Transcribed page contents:
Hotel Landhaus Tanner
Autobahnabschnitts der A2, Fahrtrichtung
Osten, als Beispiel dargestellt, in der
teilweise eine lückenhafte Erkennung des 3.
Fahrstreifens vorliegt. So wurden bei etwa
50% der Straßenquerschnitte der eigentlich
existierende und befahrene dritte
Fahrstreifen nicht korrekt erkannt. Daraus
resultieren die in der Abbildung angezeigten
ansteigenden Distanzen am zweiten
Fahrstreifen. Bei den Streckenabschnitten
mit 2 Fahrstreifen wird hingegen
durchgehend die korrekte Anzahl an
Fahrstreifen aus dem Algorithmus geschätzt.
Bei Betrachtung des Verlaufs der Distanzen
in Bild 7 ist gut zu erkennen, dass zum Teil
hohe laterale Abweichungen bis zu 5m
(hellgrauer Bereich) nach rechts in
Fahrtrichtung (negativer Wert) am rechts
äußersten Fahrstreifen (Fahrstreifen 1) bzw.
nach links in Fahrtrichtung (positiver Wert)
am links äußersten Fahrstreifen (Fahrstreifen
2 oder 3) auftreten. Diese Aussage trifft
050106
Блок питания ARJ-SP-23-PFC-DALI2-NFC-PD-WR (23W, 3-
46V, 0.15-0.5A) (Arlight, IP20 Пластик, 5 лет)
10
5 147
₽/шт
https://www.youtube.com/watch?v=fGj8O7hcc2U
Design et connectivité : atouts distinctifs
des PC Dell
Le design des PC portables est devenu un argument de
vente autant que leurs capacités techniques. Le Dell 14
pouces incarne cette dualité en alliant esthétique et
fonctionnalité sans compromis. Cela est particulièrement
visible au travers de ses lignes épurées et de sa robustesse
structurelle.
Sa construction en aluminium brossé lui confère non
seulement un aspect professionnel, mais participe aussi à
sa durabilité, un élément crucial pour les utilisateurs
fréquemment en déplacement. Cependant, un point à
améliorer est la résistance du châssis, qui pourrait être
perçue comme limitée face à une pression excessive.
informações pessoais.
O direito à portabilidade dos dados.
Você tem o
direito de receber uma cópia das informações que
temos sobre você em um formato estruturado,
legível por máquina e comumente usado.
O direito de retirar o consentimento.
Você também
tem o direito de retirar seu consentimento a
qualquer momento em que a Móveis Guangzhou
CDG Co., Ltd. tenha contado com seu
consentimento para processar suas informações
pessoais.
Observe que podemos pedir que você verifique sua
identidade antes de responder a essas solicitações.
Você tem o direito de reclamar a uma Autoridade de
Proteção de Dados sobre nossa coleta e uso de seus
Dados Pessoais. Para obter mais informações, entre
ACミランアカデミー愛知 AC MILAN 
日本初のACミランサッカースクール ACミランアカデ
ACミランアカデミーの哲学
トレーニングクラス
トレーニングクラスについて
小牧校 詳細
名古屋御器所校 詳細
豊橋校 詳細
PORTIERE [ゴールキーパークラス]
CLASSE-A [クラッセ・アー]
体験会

PROMPT: Reproduce the data in full, exactly as presented.

FINAL ANSWER:
Hotel Landhaus Tanner
Autobahnabschnitts der A2, Fahrtrichtung
Osten, als Beispiel dargestellt, in der
teilweise eine lückenhafte Erkennung des 3.
Fahrstreifens vorliegt. So wurden bei etwa
50% der Straßenquerschnitte der eigentlich
existierende und befahrene dritte
Fahrstreifen nicht korrekt erkannt. Daraus
resultieren die in der Abbildung angezeigten
ansteigenden Distanzen am zweiten
Fahrstreifen. Bei den Streckenabschnitten
mit 2 Fahrstreifen wird hingegen
durchgehend die korrekte Anzahl an
Fahrstreifen aus dem Algorithmus geschätzt.
Bei Betrachtung des Verlaufs der Distanzen
in Bild 7 ist gut zu erkennen, dass zum Teil
hohe laterale Abweichungen bis zu 5m
(hellgrauer Bereich) nach rechts in
Fahrtrichtung (negativer Wert) am rechts
äußersten Fahrstreifen (Fahrstreifen 1) bzw.
nach links in Fahrtrichtung (positiver Wert)
am links äußersten Fahrstreifen (Fahrstreifen
2 oder 3) auftreten. Diese Aussage trifft
050106
Блок питания ARJ-SP-23-PFC-DALI2-NFC-PD-WR (23W, 3-
46V, 0.15-0.5A) (Arlight, IP20 Пластик, 5 лет)
10
5 147
₽/шт
https://www.youtube.com/watch?v=fGj8O7hcc2U
Design et connectivité : atouts distinctifs
des PC Dell
Le design des PC portables est devenu un argument de
vente autant que leurs capacités techniques. Le Dell 14
pouces incarne cette dualité en alliant esthétique et
fonctionnalité sans compromis. Cela est particulièrement
visible au travers de ses lignes épurées et de sa robustesse
structurelle.
Sa construction en aluminium brossé lui confère non
seulement un aspect professionnel, mais participe aussi à
sa durabilité, un élément crucial pour les utilisateurs
fréquemment en déplacement. Cependant, un point à
améliorer est la résistance du châssis, qui pourrait être
perçue comme limitée face à une pression excessive.
informações pessoais.
O direito à portabilidade dos dados.
Você tem o
direito de receber uma cópia das informações que
temos sobre você em um formato estruturado,
legível por máquina e comumente usado.
O direito de retirar o consentimento.
Você também
tem o direito de retirar seu consentimento a
qualquer momento em que a Móveis Guangzhou
CDG Co., Ltd. tenha contado com seu
consentimento para processar suas informações
pessoais.
Observe que podemos pedir que você verifique sua
identidade antes de responder a essas solicitações.
Você tem o direito de reclamar a uma Autoridade de
Proteção de Dados sobre nossa coleta e uso de seus
Dados Pessoais. Para obter mais informações, entre
ACミランアカデミー愛知 AC MILAN 
日本初のACミランサッカースクール ACミランアカデ
ACミランアカデミーの哲学
トレーニングクラス
トレーニングクラスについて
小牧校 詳細
名古屋御器所校 詳細
豊橋校 詳細
PORTIERE [ゴールキーパークラス]
CLASSE-A [クラッセ・アー]
体験会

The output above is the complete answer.